* ABOUT THIS TASK
Filter the records below for the word "Prime". Keep each line that has it.

Items from a data source
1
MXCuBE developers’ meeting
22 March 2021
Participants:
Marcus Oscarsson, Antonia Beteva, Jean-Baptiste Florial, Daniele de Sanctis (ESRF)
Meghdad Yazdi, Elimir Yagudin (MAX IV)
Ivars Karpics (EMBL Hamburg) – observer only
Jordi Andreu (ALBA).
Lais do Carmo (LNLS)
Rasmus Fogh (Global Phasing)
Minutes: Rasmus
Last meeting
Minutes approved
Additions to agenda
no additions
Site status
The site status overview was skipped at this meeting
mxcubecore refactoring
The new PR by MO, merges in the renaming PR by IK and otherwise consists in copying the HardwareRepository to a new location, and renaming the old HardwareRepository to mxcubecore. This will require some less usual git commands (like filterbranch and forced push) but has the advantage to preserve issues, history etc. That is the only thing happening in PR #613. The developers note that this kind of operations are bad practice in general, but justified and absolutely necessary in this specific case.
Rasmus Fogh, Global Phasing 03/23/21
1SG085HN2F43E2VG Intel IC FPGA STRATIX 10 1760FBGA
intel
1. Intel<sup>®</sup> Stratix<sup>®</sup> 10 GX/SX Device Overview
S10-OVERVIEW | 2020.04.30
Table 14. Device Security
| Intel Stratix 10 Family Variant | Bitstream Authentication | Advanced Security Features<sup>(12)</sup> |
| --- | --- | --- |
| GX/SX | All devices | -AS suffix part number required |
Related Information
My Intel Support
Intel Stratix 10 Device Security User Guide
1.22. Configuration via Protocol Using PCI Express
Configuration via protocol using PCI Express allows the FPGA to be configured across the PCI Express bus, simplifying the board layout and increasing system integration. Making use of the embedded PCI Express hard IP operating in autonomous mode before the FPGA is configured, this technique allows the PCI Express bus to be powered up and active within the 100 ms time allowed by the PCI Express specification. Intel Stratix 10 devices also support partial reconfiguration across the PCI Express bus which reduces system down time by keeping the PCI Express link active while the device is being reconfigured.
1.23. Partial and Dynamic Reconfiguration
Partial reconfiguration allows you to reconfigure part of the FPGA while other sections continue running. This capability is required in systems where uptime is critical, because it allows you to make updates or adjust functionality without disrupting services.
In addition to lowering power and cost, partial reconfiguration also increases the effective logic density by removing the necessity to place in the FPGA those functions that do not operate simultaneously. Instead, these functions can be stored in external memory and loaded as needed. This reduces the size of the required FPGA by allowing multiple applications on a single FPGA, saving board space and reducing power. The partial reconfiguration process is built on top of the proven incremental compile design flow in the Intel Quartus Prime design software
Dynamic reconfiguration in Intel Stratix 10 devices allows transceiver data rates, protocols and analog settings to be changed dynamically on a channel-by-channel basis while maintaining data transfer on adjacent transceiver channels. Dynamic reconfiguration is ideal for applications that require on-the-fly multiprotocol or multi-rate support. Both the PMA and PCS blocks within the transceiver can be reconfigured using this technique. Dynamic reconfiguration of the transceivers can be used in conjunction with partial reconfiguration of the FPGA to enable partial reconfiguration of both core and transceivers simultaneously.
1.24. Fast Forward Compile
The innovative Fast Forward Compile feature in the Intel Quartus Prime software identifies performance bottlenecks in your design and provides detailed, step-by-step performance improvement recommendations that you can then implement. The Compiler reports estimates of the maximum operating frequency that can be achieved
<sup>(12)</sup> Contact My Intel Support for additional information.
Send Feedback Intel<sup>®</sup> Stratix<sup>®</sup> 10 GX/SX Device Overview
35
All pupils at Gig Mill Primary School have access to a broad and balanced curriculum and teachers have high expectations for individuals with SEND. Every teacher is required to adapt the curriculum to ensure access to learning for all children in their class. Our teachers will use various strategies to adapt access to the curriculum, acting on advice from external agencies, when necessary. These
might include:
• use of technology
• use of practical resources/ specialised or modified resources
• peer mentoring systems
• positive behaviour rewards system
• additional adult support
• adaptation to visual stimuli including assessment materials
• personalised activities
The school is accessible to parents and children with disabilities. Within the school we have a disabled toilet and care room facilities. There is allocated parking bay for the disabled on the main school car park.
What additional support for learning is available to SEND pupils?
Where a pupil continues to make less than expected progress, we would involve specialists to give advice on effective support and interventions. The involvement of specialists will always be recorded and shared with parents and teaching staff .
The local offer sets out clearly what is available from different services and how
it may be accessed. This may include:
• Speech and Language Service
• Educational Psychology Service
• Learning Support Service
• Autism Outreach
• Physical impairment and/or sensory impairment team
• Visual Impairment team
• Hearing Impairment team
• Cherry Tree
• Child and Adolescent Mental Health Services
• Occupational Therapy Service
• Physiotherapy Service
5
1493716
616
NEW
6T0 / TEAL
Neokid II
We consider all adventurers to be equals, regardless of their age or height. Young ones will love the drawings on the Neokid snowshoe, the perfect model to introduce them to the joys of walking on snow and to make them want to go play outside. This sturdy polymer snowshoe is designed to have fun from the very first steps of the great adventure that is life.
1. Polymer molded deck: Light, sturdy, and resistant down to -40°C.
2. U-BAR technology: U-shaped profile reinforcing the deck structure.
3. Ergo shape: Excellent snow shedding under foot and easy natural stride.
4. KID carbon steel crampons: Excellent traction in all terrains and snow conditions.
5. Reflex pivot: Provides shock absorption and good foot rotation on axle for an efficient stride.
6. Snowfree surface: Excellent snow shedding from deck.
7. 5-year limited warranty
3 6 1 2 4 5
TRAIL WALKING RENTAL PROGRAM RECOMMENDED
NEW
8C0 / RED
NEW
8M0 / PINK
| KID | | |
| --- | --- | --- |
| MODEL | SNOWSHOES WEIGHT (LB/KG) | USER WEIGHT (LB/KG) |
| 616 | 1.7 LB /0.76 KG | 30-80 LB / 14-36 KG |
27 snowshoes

* RESPONSE AREA
In addition to lowering power and cost, partial reconfiguration also increases the effective logic density by removing the necessity to place in the FPGA those functions that do not operate simultaneously. Instead, these functions can be stored in external memory and loaded as needed. This reduces the size of the required FPGA by allowing multiple applications on a single FPGA, saving board space and reducing power. The partial reconfiguration process is built on top of the proven incremental compile design flow in the Intel Quartus Prime design software
The innovative Fast Forward Compile feature in the Intel Quartus Prime software identifies performance bottlenecks in your design and provides detailed, step-by-step performance improvement recommendations that you can then implement. The Compiler reports estimates of the maximum operating frequency that can be achieved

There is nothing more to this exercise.